There's only one thing dumber in politics than picking a fight when you don't have to; it's picking one when you can't win. That's why pretty much everyone in Washington is mystified by Nancy Pelosi. Through a midterm-election campaign in which Republicans had tried to caricature her as a fuzzy-headed and dangerous San Francisco liberal, she succeeded in keeping the focus on them. And the first woman Speaker-to-be was pitch-perfect in the euphoric days that followed the Democrats' big win. She said the right things, and she did the right things, like quietly reshuffling her ranks to avoid a showdown between Rahm Emanuel, the campaign-committee chief who delivered her majority, and James Clyburn, a senior member of the black caucus. Even the arrival of her sixth grandchild seemed auspiciously timed to remind everyone of her motherly side. Yet before many Democrats across the country had even taken down their yard signs, Pelosi decided to step on her own coronation by turning what would otherwise have been an all-but-ignored secret ballot for majority leader into a gang war.

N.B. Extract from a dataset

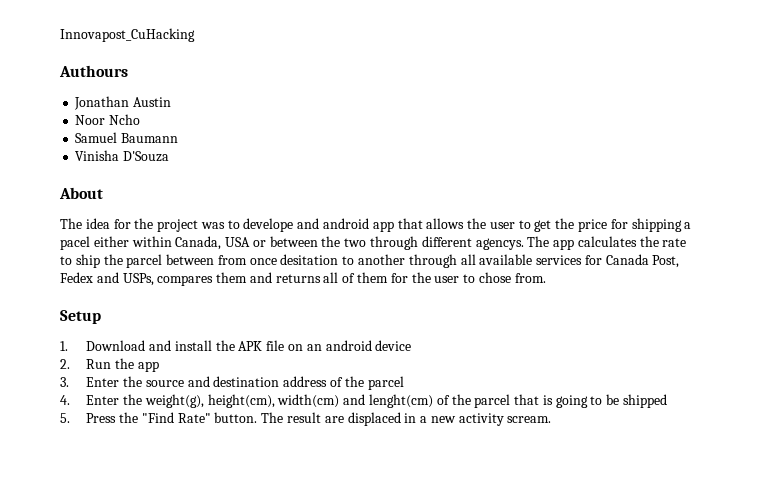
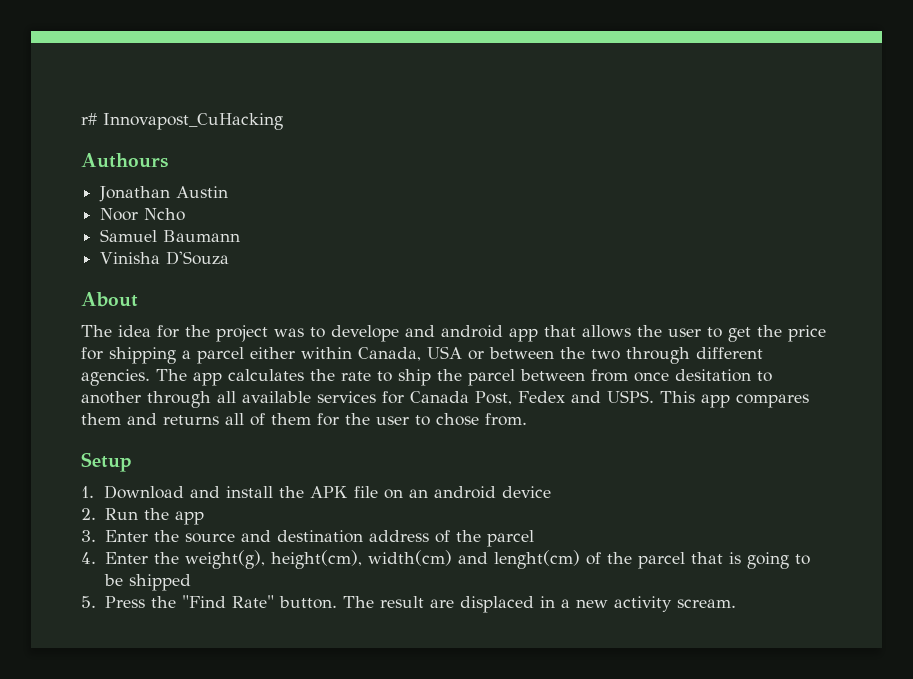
(60, 35) none -> [81,113,97,125] r#
[60,236,90,250] pacel -> [197,347,244,364] parcel
[475,238,524,250] agencys. -> [81,369,150,386] agencies.
[122,273,154,286] USPs, -> [607,390,730,408] USPS. This app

Instead of quietly accepting that her rival Steny Hoyer would continue to be her second in command, she threw herself into a fierce and ultimately unsuccessful campaign for John Murtha, an old friend whose ethics didn't seem to match Pelosi's talk of a new day in Congress.

All that raised a lot of new questions about Pelosi herself--about her judgment, her political instincts and her real ideology. Was her endorsement of longtime ally John Murtha over Hoyer a testament to her loyalty or proof that she is incapable of letting go of old grudges? Was putting her muscle behind the hero of the party's antiwar wing a sign that she would steer her fractious and fragile coalition over the guardrails on the left? Did her support for a man who is notorious for slipping special-interest earmarks into spending bills prove that she didn't really mean all that talk about cleaning up Congress? In other words, was Nancy Pelosi really up to the job?

• THE FALLOUT

Pelosi will have to answer those questions with her actions in the months ahead. "It was a serious misstep and inexplicable to me," former Republican leader Dick Armey chortled. "I just hope she does more of it." But the Murtha defeat will be largely forgotten if the Democrats under Pelosi's leadership rack up a series of victories on the agenda that she had laid out for her first 100 hours as Speaker, which includes raising the minimum wage, forcing Medicare to negotiate lower prescription-drug prices, cutting student-loan rates and making the national-security fixes recommended by the 9/11 commission. Then there is the biggest issue of all, now that the Democrats are partners in governing and not just critics: charting a course on Iraq. Hoyer insists the phased withdrawal he supports is not all that different from the exit strategy that Murtha and Pelosi are pushing, but his victory tells Pelosi her caucus members will not tolerate her getting too far ahead of them.